Intrinsic antiferromagnetic half-metal and topological phases from the ferrovalley states of the sliding bilayer altermagnets
摘要
Altermagnetism is characterized by non-relativistic spin splitting and zero total magnetic moments. Herein, we identify intrinsic antiferromagnetic half-metallic phases and topological phases emerging from the ferrovalley states of sliding bilayer altermagnets. Taking the V2OSSe system for example, first-principles calculations indicate that the spin-dependent interlayer hopping in the ferrovalley state ensures a direct gap in one valley (one spin channel) and band inversion in the other valley (opposite spin channel), which is manifested as an intrinsic antiferromagnetic half-metal. The microscopic model and effective Hamiltonian employed in this research confirm the universal spin-dependent interlayer hopping in the sliding altermagnet bilayer.
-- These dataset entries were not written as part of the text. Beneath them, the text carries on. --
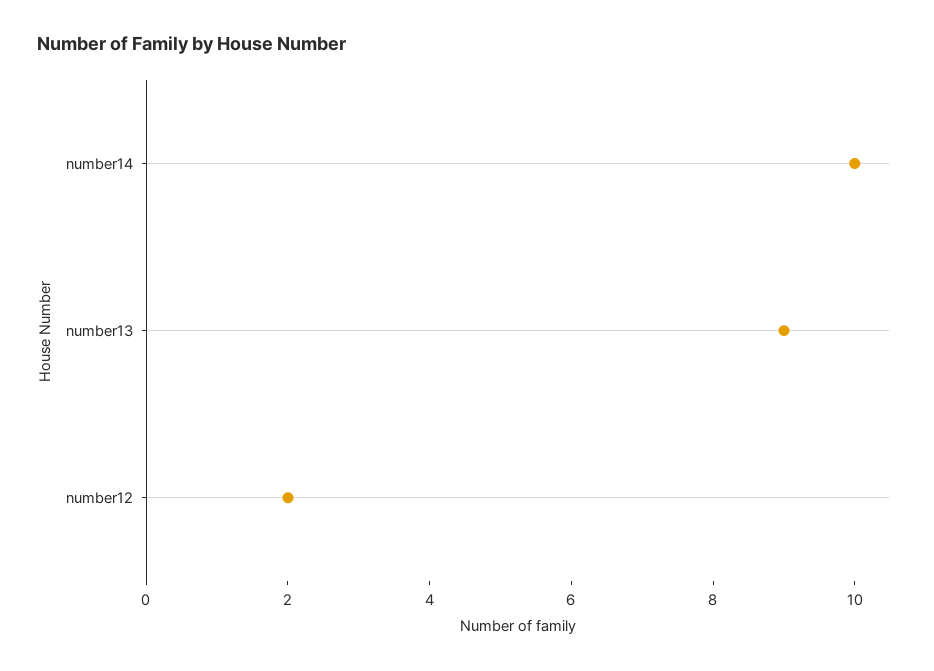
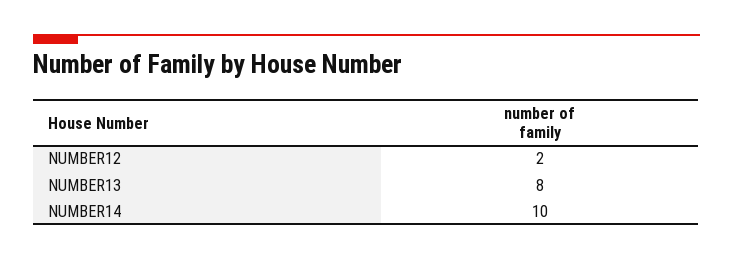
  {
    "number14": 10,
-   "number13": 9,
+   "number13": 8,
    "number12": 2
  }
Further calculations imply the existence of Chern insulators and gapless surface states in the sliding altermagnet bilayer. Adjusting the sliding direction can achieve the transition between different half-metals with conducting electrons of different spins, accompanied by the switching of gapless surface states of opposite spins. This work proposes a roadmap to achieve the intrinsic antiferromagnetic half-metals, laying the foundation for potential applications of intrinsic antiferromagnetic half-metals and topological phases in spintronics.